Stadtrat sieht Bahn-Machbarkeitsstudie als Chance für Illertissen
Fritz Immisch erkundigte sich nach genaueren Zeitplänen für die Baumaßnahmen. Kocakaplan informierte, angesichts der umfassenden Veränderungen sei ein Zeitraum von zehn bis 20 Jahren veranschlagt. Egbert Manns fragte nach den Kosten der von der Bahn geplanten Unterführungen beziehungsweise Überführung in Illertissen. Kocakaplan erklärte, sie würden zwischen der Deutschen Bahn sowie Bundesrepublik und Freistaat aufgeteilt. Lediglich der dann in Nähe des Alpenwegs geplante Kreisel sowie eine Radwegabkürzung müsste die Kommune finanzieren.
Der SPD-Kandidat erinnerte daran, dass der Stadtrat die von der Bahn vorgelegte Machbarkeitsstudie abgesegnet habe und bezeichnete sie selbst als einmalige Chance für die künftige Entwicklung Illertissens. Nun gelte es, die vorgestellten Pläne mit guten Vorschlägen und konstruktiven Ideen möglichst vorteilhaft für Illertissen voranzubringen. Die Deutsch Bahn plane mit einem Start 2031, und wenn es dann losgehe, sollten alle Optionen ausgelotet sein, findet der Stadtrat.

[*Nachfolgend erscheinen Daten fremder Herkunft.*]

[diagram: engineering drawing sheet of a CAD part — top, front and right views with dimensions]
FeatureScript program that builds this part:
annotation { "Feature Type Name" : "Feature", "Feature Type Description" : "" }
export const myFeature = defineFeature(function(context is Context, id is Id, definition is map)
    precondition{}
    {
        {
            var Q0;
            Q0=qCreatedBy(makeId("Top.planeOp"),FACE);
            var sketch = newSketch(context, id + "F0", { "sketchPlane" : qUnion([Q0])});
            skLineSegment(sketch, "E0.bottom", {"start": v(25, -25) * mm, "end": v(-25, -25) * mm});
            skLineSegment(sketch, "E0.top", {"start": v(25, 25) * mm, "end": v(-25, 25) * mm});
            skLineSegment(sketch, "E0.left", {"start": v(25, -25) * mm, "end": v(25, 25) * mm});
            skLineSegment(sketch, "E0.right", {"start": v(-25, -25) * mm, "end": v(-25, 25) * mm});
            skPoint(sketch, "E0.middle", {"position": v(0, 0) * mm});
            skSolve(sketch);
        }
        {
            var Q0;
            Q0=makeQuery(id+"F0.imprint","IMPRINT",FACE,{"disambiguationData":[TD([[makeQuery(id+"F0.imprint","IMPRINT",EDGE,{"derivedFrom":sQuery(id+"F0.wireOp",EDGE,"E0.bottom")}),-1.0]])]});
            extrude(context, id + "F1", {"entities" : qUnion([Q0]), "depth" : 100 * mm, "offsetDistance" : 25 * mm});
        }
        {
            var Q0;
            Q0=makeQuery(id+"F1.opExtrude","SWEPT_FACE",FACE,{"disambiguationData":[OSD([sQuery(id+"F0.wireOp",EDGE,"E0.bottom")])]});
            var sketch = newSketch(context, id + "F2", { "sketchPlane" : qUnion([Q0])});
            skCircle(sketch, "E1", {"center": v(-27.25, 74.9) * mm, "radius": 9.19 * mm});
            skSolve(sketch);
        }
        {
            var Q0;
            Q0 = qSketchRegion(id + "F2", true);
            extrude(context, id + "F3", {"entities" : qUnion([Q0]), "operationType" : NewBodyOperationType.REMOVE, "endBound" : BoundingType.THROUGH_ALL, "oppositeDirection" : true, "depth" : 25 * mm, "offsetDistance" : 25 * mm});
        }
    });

Stadtteilbesichtigung endet auf Baywa-Areal
Die Stadtteilbesichtigung schloss mit einem Rundgang durchs ehemalige Baywa-Areal ab, wo ein Quartier mit über 500 Wohneinheiten entstehen kann: womöglich mit Parkhaus an der Adolf-Kempter Straße, Reihenhäusern eines Investors entlang der Bahnlinie oder auch Wohnraum der Wohnungsbau GmbH anstelle der alten Wohnblöcke. Aus aktuell 30 sollen 72 werden. Fritz Immisch würde gern noch mehr bezahlbaren Wohnraum auf dem Areal bauen. Angesichts der notwendig gewordenen Bodensanierung seien aber die Grundstückspreise gestiegen, gab Kocakaplan zu bedenken. Als Besonderheit zeichnet das neue Quartier die gemeinsame Wärmeplanung aus. Die sogenannte Kalte Nahwärme durch Grundwasser genutzt werden soll.